Consigne:
Pouvez-vous recopier le passage du texte source allant de "Et à supposer" jusqu'à "toujours sélectives [1]?", en substituant "partiales" à "sélectives" ?

Texte source:
Examinons à présent l'autre source de pression : les Gouvernements.

Qui peut encore admettre que, en matière d'ingérence dans les affaires d'autres États, les intentions et actions n'ont d'autre atteinte à la neutralité et au désintérêt (reflet d'un strict intérêt général, universel) que le souci de Justice - et, plus précisément,  de respect des Droits de l'Homme -, de générosité gratuite, de moralité… ?

Et à supposer que les intentions et actions soient réellement bonnes, comment expliquer le fait qu'elles ne soient pas systématiques mais, au contraire, toujours sélectives [1]?

Autre question : à l'intérieur de leurs frontières, les États sont supposés (bien) servir l'intérêt général, par delà les intérêts particuliers, voire partisans. En admettant qu'il en soit réellement ainsi, il est/serait naturel qu'il en soit de même au delà des frontières. Pourquoi donc avoir besoin de la caution d'O.N.G. au delà des frontières alors même que, en deçà de ces  frontières, non seulement ils ne sollicitent pas cette caution mais en plus ils l'estiment inutile, voire tout simplement déplacée, pour ne pas dire… illégitime ?

Jeu de données:
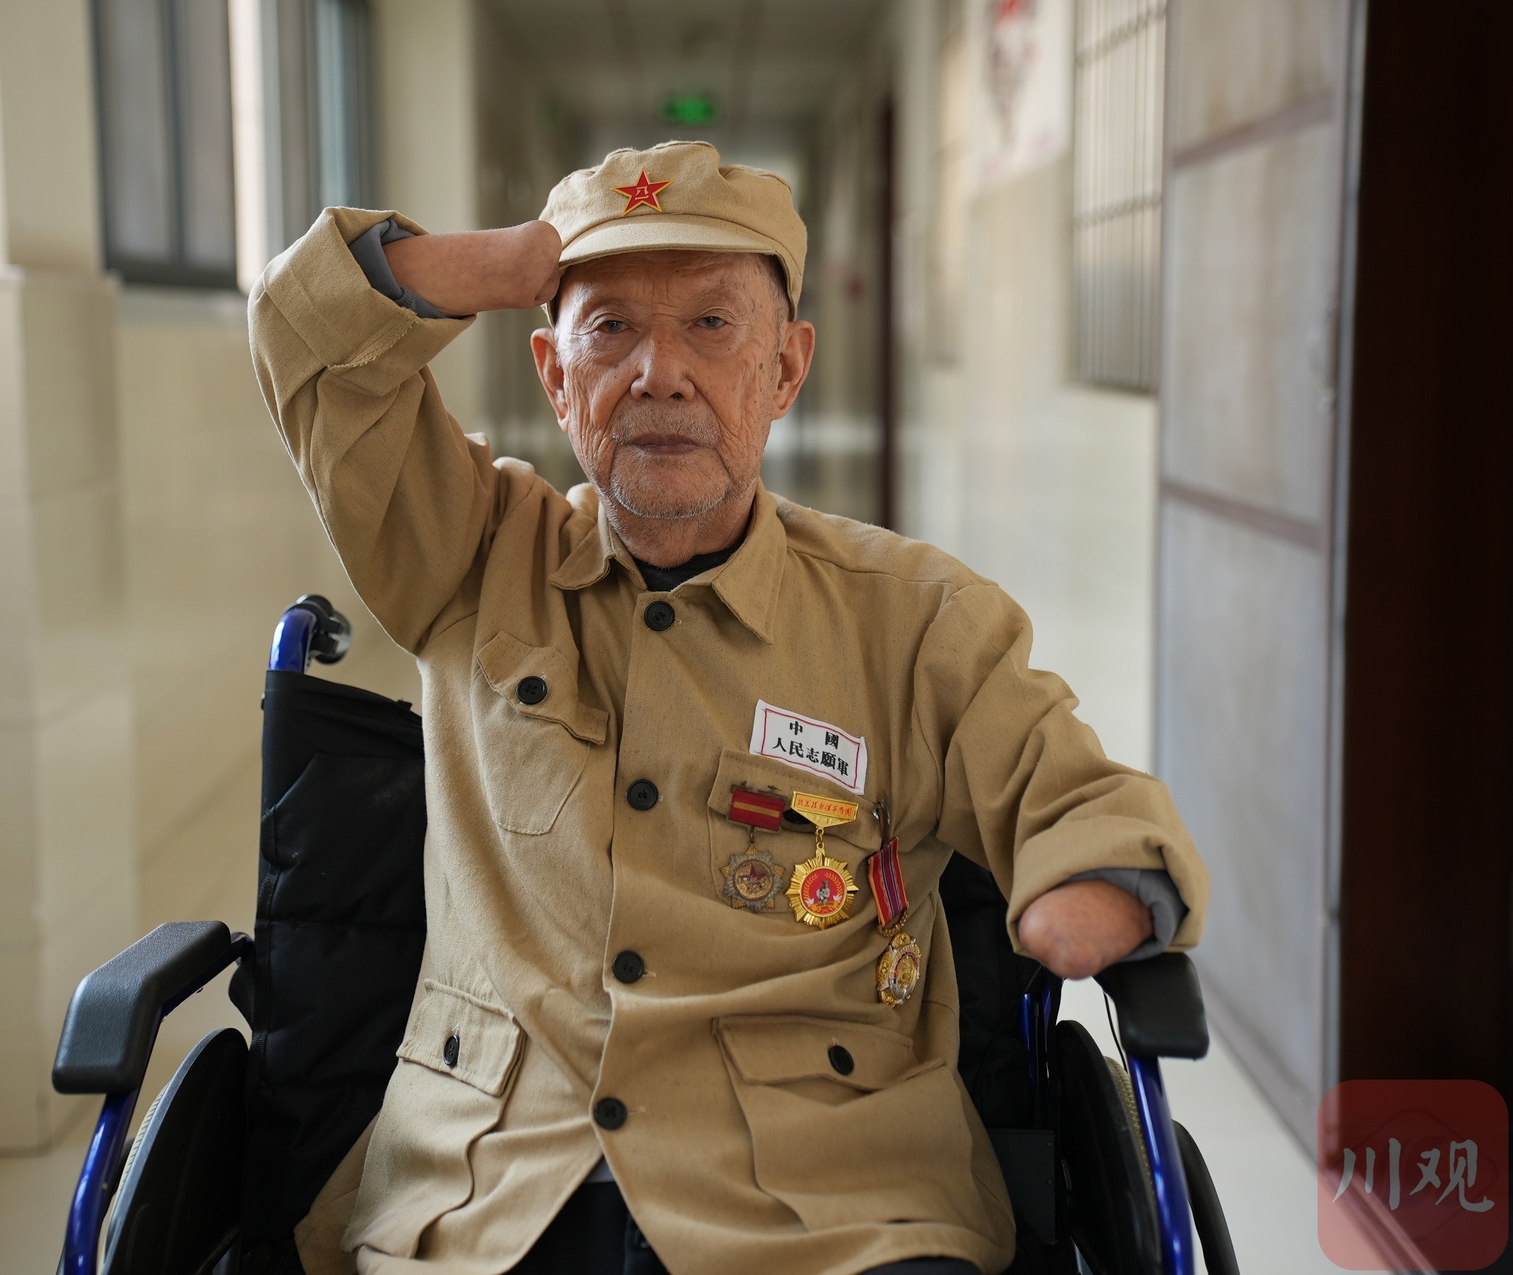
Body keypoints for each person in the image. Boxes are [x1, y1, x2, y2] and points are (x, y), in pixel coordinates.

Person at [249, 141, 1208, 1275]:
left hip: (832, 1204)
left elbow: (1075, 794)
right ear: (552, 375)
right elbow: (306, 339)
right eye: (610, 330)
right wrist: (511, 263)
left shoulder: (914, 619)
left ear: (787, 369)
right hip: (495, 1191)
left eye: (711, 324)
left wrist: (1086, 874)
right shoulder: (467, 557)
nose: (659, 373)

* * *

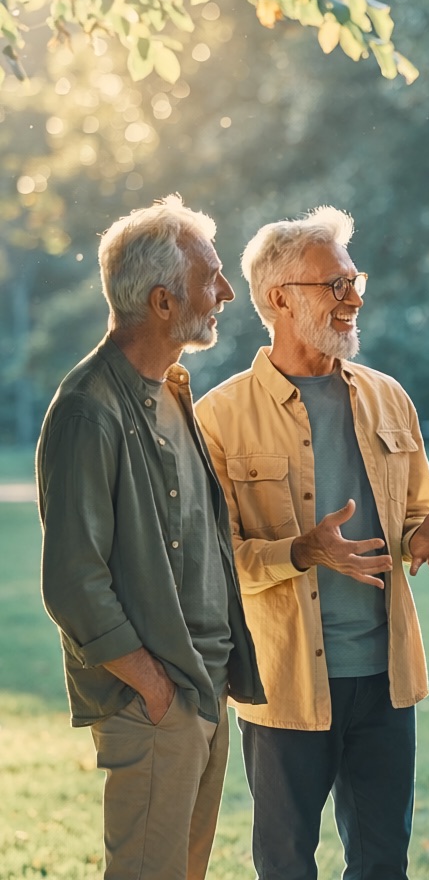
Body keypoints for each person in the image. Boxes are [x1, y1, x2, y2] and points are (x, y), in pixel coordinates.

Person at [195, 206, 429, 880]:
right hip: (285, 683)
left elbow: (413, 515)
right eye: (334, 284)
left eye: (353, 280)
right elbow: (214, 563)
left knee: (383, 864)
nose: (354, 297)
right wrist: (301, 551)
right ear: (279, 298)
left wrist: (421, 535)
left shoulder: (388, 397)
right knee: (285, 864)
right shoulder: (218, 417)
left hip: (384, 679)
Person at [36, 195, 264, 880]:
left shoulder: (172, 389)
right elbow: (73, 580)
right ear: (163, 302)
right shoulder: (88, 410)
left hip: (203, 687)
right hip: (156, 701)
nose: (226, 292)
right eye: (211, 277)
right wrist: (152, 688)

Votre réponse:
Et à supposer que les intentions et actions soient réellement bonnes, comment expliquer le fait qu'elles ne soient pas systématiques mais, au contraire, toujours partiales [1]?